- _What is being asked_
Please print the whole listing below word for word, keeping every line unchanged.
*-*-*
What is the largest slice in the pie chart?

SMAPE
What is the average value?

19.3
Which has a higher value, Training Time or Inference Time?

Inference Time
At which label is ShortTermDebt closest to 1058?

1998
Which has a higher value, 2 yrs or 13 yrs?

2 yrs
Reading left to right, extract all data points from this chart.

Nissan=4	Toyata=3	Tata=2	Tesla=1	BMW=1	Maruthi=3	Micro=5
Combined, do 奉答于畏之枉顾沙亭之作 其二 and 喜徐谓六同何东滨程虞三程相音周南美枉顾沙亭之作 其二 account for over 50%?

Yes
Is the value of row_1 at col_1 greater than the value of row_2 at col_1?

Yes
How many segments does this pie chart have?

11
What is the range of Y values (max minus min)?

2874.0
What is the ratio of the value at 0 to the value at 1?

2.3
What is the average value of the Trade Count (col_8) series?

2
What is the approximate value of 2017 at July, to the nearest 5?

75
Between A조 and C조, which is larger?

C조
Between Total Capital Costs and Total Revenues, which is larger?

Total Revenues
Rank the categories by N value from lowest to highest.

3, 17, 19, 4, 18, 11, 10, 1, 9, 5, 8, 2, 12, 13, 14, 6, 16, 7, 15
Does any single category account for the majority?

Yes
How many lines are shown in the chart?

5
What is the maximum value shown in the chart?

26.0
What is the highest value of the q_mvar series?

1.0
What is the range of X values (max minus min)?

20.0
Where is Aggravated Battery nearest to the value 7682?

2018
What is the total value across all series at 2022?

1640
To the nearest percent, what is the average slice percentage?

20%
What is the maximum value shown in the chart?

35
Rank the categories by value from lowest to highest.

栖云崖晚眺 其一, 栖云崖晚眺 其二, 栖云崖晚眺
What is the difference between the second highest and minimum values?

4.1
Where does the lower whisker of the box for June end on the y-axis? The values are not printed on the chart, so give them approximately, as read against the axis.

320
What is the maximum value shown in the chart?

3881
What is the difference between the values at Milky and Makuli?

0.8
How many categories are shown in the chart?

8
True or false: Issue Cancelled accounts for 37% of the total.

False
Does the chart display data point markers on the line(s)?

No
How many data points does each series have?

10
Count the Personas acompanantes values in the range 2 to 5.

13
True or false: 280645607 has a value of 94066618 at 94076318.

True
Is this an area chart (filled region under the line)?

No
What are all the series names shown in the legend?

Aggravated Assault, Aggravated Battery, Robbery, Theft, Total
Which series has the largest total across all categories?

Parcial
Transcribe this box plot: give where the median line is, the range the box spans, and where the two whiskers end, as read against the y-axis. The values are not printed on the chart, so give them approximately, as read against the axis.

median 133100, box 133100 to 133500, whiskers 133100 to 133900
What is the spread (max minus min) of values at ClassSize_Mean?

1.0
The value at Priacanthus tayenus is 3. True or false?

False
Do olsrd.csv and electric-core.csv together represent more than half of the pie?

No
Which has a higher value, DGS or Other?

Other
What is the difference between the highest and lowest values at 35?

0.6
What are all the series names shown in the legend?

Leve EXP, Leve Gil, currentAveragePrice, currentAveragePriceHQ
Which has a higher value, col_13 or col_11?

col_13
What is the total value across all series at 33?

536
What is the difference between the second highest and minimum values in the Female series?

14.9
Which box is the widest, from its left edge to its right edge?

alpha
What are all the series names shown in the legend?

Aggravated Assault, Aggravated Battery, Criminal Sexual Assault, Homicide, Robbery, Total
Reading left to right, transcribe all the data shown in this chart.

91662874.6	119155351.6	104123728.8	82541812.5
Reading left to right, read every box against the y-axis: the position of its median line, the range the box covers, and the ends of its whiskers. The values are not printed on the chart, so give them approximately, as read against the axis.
*-*-*
- _The answer_
What is the largest slice in the pie chart?

SMAPE
What is the average value?

19.3
Which has a higher value, Training Time or Inference Time?

Inference Time
At which label is ShortTermDebt closest to 1058?

1998
Which has a higher value, 2 yrs or 13 yrs?

2 yrs
Reading left to right, extract all data points from this chart.

Nissan=4	Toyata=3	Tata=2	Tesla=1	BMW=1	Maruthi=3	Micro=5
Combined, do 奉答于畏之枉顾沙亭之作 其二 and 喜徐谓六同何东滨程虞三程相音周南美枉顾沙亭之作 其二 account for over 50%?

Yes
Is the value of row_1 at col_1 greater than the value of row_2 at col_1?

Yes
How many segments does this pie chart have?

11
What is the range of Y values (max minus min)?

2874.0
What is the ratio of the value at 0 to the value at 1?

2.3
What is the average value of the Trade Count (col_8) series?

2
What is the approximate value of 2017 at July, to the nearest 5?

75
Between A조 and C조, which is larger?

C조
Between Total Capital Costs and Total Revenues, which is larger?

Total Revenues
Rank the categories by N value from lowest to highest.

3, 17, 19, 4, 18, 11, 10, 1, 9, 5, 8, 2, 12, 13, 14, 6, 16, 7, 15
Does any single category account for the majority?

Yes
How many lines are shown in the chart?

5
What is the maximum value shown in the chart?

26.0
What is the highest value of the q_mvar series?

1.0
What is the range of X values (max minus min)?

20.0
Where is Aggravated Battery nearest to the value 7682?

2018
What is the total value across all series at 2022?

1640
To the nearest percent, what is the average slice percentage?

20%
What is the maximum value shown in the chart?

35
Rank the categories by value from lowest to highest.

栖云崖晚眺 其一, 栖云崖晚眺 其二, 栖云崖晚眺
What is the difference between the second highest and minimum values?

4.1
Where does the lower whisker of the box for June end on the y-axis? The values are not printed on the chart, so give them approximately, as read against the axis.

320
What is the maximum value shown in the chart?

3881
What is the difference between the values at Milky and Makuli?

0.8
How many categories are shown in the chart?

8
True or false: Issue Cancelled accounts for 37% of the total.

False
Does the chart display data point markers on the line(s)?

No
How many data points does each series have?

10
Count the Personas acompanantes values in the range 2 to 5.

13
True or false: 280645607 has a value of 94066618 at 94076318.

True
Is this an area chart (filled region under the line)?

No
What are all the series names shown in the legend?

Aggravated Assault, Aggravated Battery, Robbery, Theft, Total
Which series has the largest total across all categories?

Parcial
Transcribe this box plot: give where the median line is, the range the box spans, and where the two whiskers end, as read against the y-axis. The values are not printed on the chart, so give them approximately, as read against the axis.

median 133100, box 133100 to 133500, whiskers 133100 to 133900
What is the spread (max minus min) of values at ClassSize_Mean?

1.0
The value at Priacanthus tayenus is 3. True or false?

False
Do olsrd.csv and electric-core.csv together represent more than half of the pie?

No
Which has a higher value, DGS or Other?

Other
What is the difference between the highest and lowest values at 35?

0.6
What are all the series names shown in the legend?

Leve EXP, Leve Gil, currentAveragePrice, currentAveragePriceHQ
Which has a higher value, col_13 or col_11?

col_13
What is the total value across all series at 33?

536
What is the difference between the second highest and minimum values in the Female series?

14.9
Which box is the widest, from its left edge to its right edge?

alpha
What are all the series names shown in the legend?

Aggravated Assault, Aggravated Battery, Criminal Sexual Assault, Homicide, Robbery, Total
Reading left to right, transcribe all the data shown in this chart.

91662874.6	119155351.6	104123728.8	82541812.5
Reading left to right, read every box against the y-axis: the position of its median line, the range the box covers, and the ends of its whiskers. The values are not printed on the chart, so give them approximately, as read against the axis.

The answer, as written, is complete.